## [Material for this exercise]

====

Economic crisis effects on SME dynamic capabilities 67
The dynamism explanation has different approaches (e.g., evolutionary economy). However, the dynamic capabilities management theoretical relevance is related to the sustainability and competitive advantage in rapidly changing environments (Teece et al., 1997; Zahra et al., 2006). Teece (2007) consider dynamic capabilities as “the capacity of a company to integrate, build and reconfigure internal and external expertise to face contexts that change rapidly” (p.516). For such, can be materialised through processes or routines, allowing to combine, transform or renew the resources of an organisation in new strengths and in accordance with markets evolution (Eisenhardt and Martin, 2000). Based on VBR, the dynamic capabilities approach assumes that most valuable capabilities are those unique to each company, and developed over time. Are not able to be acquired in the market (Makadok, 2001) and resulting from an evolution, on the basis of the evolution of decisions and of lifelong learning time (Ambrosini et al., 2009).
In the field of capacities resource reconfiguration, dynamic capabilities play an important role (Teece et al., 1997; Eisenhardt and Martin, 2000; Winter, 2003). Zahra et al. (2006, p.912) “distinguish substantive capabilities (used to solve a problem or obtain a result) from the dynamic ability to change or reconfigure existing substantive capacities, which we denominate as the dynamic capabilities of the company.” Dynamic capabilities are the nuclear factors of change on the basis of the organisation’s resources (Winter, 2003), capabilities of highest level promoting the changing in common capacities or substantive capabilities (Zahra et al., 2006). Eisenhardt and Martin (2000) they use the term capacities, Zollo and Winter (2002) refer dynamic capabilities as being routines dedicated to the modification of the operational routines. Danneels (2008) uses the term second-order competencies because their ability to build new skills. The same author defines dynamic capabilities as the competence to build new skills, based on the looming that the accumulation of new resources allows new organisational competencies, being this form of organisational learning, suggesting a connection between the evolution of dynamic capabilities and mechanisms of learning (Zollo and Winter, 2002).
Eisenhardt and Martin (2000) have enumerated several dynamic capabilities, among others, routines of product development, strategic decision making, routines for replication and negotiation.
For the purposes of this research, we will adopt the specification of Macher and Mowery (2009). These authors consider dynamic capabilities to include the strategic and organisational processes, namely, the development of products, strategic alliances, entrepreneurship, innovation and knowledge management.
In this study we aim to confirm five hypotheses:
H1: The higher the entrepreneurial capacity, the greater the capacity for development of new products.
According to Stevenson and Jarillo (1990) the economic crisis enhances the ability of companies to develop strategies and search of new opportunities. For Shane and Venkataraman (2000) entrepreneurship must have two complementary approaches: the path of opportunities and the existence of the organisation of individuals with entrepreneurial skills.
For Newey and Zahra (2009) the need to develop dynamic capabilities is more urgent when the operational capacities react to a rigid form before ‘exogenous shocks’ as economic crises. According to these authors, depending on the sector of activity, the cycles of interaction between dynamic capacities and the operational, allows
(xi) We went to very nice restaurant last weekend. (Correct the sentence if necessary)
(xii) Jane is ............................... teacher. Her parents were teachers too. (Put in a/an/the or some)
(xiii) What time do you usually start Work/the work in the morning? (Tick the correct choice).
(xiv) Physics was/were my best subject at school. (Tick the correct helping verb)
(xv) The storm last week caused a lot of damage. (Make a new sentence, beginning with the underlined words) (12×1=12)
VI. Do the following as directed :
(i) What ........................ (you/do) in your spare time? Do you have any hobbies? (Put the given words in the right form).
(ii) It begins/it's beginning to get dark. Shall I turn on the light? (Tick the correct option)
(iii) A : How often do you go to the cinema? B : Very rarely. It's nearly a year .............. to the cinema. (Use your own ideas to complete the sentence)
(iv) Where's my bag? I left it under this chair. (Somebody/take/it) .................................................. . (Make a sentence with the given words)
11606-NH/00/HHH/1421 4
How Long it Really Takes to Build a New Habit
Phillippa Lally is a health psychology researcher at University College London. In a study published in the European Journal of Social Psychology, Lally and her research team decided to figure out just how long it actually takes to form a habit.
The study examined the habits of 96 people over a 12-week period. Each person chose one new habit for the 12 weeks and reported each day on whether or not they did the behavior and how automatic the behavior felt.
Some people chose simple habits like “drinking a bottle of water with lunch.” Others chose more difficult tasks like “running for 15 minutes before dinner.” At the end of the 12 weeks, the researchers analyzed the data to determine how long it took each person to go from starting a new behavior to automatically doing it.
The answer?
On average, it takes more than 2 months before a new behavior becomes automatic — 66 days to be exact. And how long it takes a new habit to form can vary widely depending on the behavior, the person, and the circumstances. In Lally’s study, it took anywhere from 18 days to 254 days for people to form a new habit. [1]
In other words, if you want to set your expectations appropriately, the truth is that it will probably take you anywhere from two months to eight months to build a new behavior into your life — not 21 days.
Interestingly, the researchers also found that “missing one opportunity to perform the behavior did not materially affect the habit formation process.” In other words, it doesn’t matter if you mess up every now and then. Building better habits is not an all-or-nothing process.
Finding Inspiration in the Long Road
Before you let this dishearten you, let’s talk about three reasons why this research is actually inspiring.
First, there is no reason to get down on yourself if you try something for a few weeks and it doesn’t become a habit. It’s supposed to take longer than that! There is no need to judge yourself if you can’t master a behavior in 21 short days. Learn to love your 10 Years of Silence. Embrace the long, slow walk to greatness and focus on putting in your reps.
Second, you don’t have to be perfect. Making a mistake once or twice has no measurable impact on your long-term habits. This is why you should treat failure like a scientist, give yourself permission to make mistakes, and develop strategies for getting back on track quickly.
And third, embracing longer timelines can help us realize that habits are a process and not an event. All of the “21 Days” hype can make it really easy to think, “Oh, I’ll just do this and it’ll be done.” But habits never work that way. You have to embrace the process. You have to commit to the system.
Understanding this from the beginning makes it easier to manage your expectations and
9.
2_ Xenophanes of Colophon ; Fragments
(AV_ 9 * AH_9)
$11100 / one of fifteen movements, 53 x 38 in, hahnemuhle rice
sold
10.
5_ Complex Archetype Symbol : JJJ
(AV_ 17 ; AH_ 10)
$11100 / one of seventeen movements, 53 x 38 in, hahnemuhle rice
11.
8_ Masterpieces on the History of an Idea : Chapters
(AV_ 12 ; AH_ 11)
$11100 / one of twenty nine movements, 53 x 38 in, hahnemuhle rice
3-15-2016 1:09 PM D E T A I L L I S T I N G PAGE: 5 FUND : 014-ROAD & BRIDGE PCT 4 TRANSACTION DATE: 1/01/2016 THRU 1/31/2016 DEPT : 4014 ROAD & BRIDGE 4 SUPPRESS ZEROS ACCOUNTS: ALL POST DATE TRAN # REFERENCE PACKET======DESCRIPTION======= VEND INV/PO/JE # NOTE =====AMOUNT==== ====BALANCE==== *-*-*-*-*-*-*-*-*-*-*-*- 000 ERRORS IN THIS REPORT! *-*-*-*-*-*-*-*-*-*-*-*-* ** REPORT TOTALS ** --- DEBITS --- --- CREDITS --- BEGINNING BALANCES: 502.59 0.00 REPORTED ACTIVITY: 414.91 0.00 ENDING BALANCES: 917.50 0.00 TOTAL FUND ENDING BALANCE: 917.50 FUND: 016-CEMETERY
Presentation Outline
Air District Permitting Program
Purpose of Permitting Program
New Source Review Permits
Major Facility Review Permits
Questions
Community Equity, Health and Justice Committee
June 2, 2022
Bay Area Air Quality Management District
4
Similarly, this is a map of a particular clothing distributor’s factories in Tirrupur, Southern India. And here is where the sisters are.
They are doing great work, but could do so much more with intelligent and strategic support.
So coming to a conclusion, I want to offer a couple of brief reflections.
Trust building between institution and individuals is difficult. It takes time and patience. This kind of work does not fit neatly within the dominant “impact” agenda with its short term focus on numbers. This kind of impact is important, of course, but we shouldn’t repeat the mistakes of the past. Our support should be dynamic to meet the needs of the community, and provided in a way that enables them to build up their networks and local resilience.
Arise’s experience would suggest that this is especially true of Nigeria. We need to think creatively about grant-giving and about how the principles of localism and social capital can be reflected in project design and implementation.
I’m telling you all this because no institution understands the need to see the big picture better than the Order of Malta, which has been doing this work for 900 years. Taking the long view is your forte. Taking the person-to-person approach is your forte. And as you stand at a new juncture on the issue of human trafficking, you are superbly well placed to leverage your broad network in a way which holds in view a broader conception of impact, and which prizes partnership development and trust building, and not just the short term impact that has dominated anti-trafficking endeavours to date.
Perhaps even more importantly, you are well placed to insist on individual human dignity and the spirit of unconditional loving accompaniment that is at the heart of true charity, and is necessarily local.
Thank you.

====

When the line with "nine movements, 53 x 38 in, hahnemuhle rice" is reached in the data above, start copying there, and copy each line exactly until the line with "So coming to" has been copied; copy nothing else.

## [Task result]
$11100 / one of twenty nine movements, 53 x 38 in, hahnemuhle rice
3-15-2016 1:09 PM D E T A I L L I S T I N G PAGE: 5 FUND : 014-ROAD & BRIDGE PCT 4 TRANSACTION DATE: 1/01/2016 THRU 1/31/2016 DEPT : 4014 ROAD & BRIDGE 4 SUPPRESS ZEROS ACCOUNTS: ALL POST DATE TRAN # REFERENCE PACKET======DESCRIPTION======= VEND INV/PO/JE # NOTE =====AMOUNT==== ====BALANCE==== *-*-*-*-*-*-*-*-*-*-*-*- 000 ERRORS IN THIS REPORT! *-*-*-*-*-*-*-*-*-*-*-*-* ** REPORT TOTALS ** --- DEBITS --- --- CREDITS --- BEGINNING BALANCES: 502.59 0.00 REPORTED ACTIVITY: 414.91 0.00 ENDING BALANCES: 917.50 0.00 TOTAL FUND ENDING BALANCE: 917.50 FUND: 016-CEMETERY
Presentation Outline
Air District Permitting Program
Purpose of Permitting Program
New Source Review Permits
Major Facility Review Permits
Questions
Community Equity, Health and Justice Committee
June 2, 2022
Bay Area Air Quality Management District
4
Similarly, this is a map of a particular clothing distributor’s factories in Tirrupur, Southern India. And here is where the sisters are.
They are doing great work, but could do so much more with intelligent and strategic support.
So coming to a conclusion, I want to offer a couple of brief reflections.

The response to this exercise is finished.